Collected data
--------------------------------

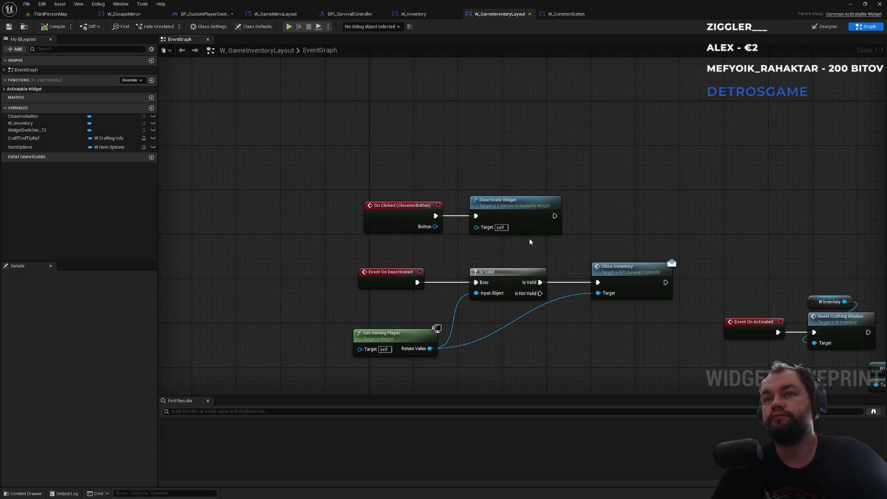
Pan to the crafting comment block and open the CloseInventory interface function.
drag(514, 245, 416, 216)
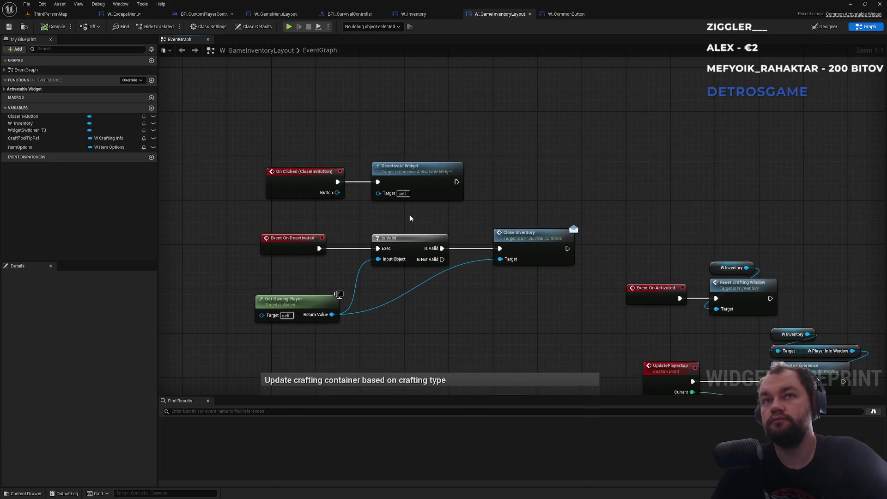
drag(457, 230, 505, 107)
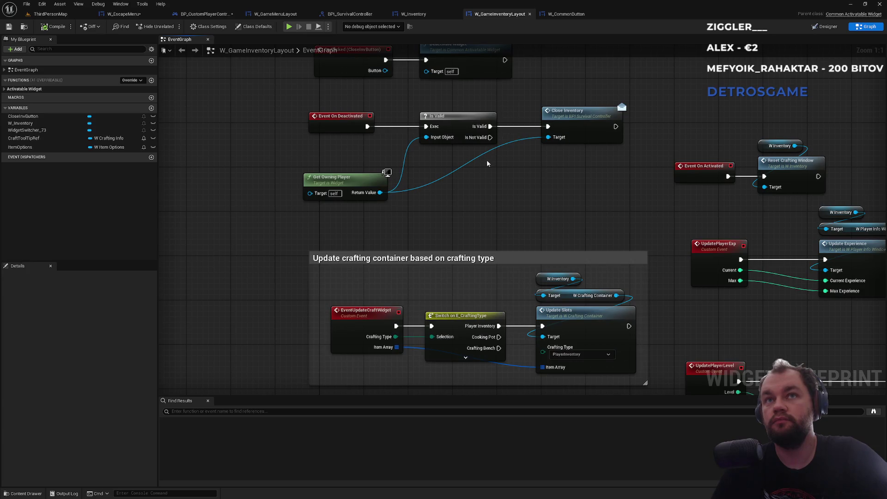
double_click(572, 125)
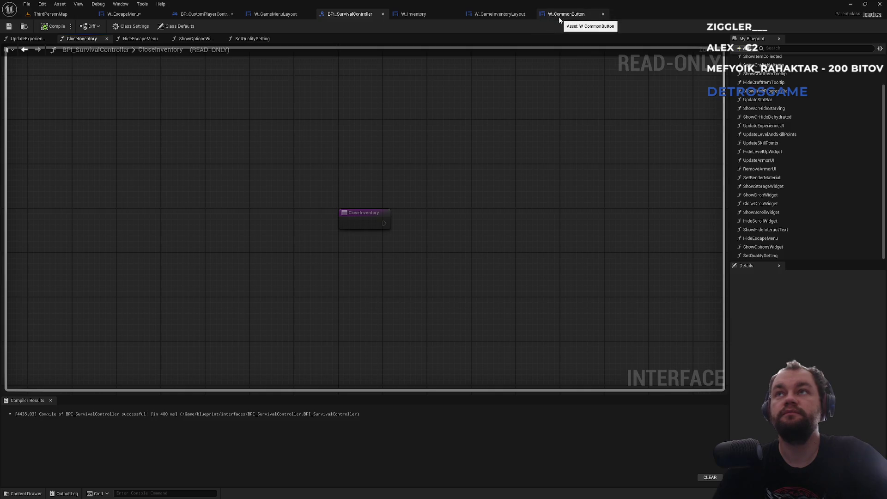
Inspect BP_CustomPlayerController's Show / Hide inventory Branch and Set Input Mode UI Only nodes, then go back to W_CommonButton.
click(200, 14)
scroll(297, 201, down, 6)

--------------------------------

» What is needed:
Nothing but the lines from the one that contains "Inspect BP_CustomPlayerController's Show" through the last line of the entries should appear in your reply, each repeated exactly.

» Output:
Inspect BP_CustomPlayerController's Show / Hide inventory Branch and Set Input Mode UI Only nodes, then go back to W_CommonButton.
click(200, 14)
scroll(297, 201, down, 6)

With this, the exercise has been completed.